- [TASK DETAILS] Continue the text on solar geoengineering from its last sentence, not the records.

It’s called solar geoengineering, and while it’s not happening yet, it’s a real strategy that scientists are exploring to head off climate disaster. The upside is obvious. But so too are the potential perils—not just for humanity, but for the whole natural world.
A study out today in Nature Ecology & Evolution models what might happen if humans were to geoengineer the planet and then suddenly stop. The sudden spike in global temperature would send ecosystems into chaos, killing off species in droves. Not that we shouldn’t tackle climate change. It’s just that among the many theoretical problems with geoengineering, we can now add its potential to rip ecosystems to shreds.
The models in this study presented a scenario in which geoengineers add 5 million tons of sulfur dioxide to the stratosphere, every year, for 50 years. (A half century because it’s long enough to run a good climate simulation, but not too long that it’s computationally unwieldy. The group is planning another study that will look at 100 years of geoengineering.) Then, in this hypothetical scenario, the sulfur seeding just stops altogether—think if someone hacks or physically attacks the system.
“You’d get rapid warming because the aerosols have a lifetime of a year or two, and they would fall out pretty quickly,” says study co-author Alan Robock, a climate scientist at Rutgers University. “And then you’d get all this extra sunlight and you’d quickly go back up to what the climate might have been without the geoengineering.” We’re talking a rise in land surface temperatures of almost a degree per decade. “Even if you do it over five years, you’re still going to get this rapid warming,” he says.
Now, species haven’t survived on Earth for 3.5 billion years by being wilting flowers; if the climate changes slowly, species can adapt to withstand extra heat or cold. But suddenly blast the planet with a massive amount of solar energy that quickly, and you’re liable to catch a species off-guard.
And it’s not just temperatures they’d have to adapt to. Dramatic shifts in precipitation would force species to quickly move to new climes or face destruction. Species like amphibians, which are sensitive to temperature and precipitation changes, would have a tough go of it. And of course, not all species have the option of fleeing. Populations of trees and clams and corals would be pretty much kaput.

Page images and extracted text
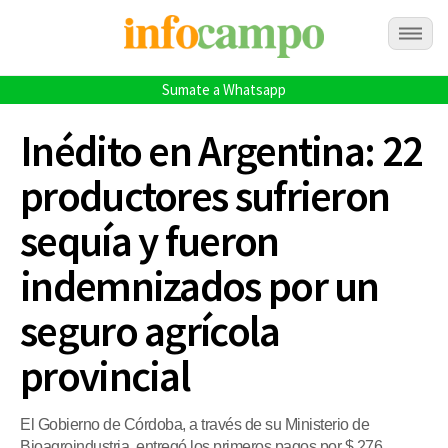
Sumate a Whatsapp
Inédito en Argentina: 22
productores sufrieron
sequía y fueron
indemnizados por un
seguro agrícola
provincial
El Gobierno de Córdoba, a través de su Ministerio de
Bioagroindustria, entregó los primeros pagos por $ 276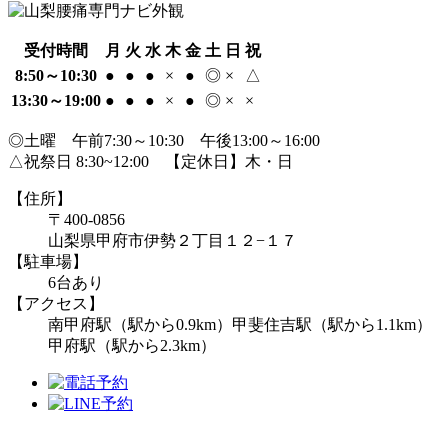
受付時間
月
火
水
木
金
土
日
祝
8:50～10:30
●
●
●
×
●
◎
×
△
13:30～19:00
●
●
●
×
●
◎
×
×
◎土曜 午前7:30～10:30 午後13:00～16:00
△祝祭日 8:30~12:00 【定休日】木・日
【住所】
〒400-0856
山梨県甲府市伊勢２丁目１２−１７
【駐車場】
6台あり
【アクセス】
南甲府駅（駅から0.9km）甲斐住吉駅（駅から1.1km）
甲府駅（駅から2.3km）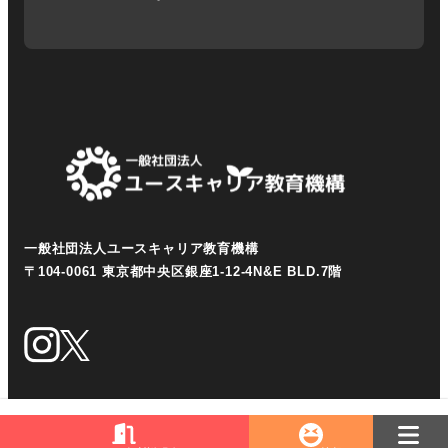
一般社団法人ユースキャリア教育機構
〒104-0061 東京都中央区銀座1-12-4N&E BLD.7階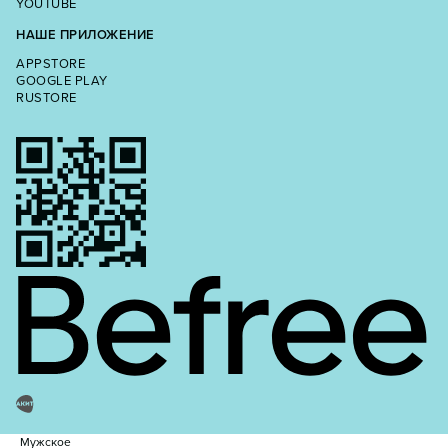
YOUTUBE
НАШЕ ПРИЛОЖЕНИЕ
APPSTORE
GOOGLE PLAY
RUSTORE
Мужское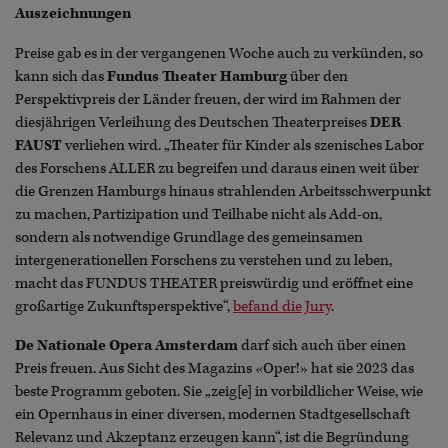
Auszeichnungen
Preise gab es in der vergangenen Woche auch zu verkünden, so
kann sich das
Fundus Theater Hamburg
über den
Perspektivpreis der Länder freuen, der wird im Rahmen der
diesjährigen Verleihung des Deutschen Theaterpreises
DER
FAUST
verliehen wird. „Theater für Kinder als szenisches Labor
des Forschens ALLER zu begreifen und daraus einen weit über
die Grenzen Hamburgs hinaus strahlenden Arbeitsschwerpunkt
zu machen, Partizipation und Teilhabe nicht als Add-on,
sondern als notwendige Grundlage des gemeinsamen
intergenerationellen Forschens zu verstehen und zu leben,
macht das FUNDUS THEATER preiswürdig und eröffnet eine
großartige Zukunftsperspektive“,
befand die Jury
.
De Nationale Opera Amsterdam
darf sich auch über einen
Preis freuen. Aus Sicht des Magazins «Oper!» hat sie 2023 das
beste Programm geboten. Sie „zeig[e] in vorbildlicher Weise, wie
ein Opernhaus in einer diversen, modernen Stadtgesellschaft
Relevanz und Akzeptanz erzeugen kann“, ist die Begründung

- [TASK RESPONSE]
Even if a species is particularly resistant to these changes, the downfall of a keystone species could bring its whole ecosystem crashing down. Take coral, for instance. “If you lose the corals, you lose the species that live within those corals and you lose the species that rely on those species for food,” says John Fleming, a staff scientist with the Center for Biological Diversity’s Climate Law Institute who wasn’t involved in the study. “And so it really is an up-the-chain process.”
Knowing these risks, it might seem implausible that humans would just suddenly stop geoengineering efforts once they’ve started. Why not just keep pumping sulfur dioxide into the air ad infinitum to keep the planet on life support? Robock explains that the scenario they used isn’t definitive—it’s just a possible option. And there’s a possibility that we might not willingly stop geoengineering.
Say the world came together and decided that solar geoengineering is our only hope for survival. Planes start flying over the equator, spraying millions of tons of gas. The planet cools—but alas, this doesn’t affect everyone equally. Some nations might find themselves the beneficiaries of extra precipitation, while others descend into drought.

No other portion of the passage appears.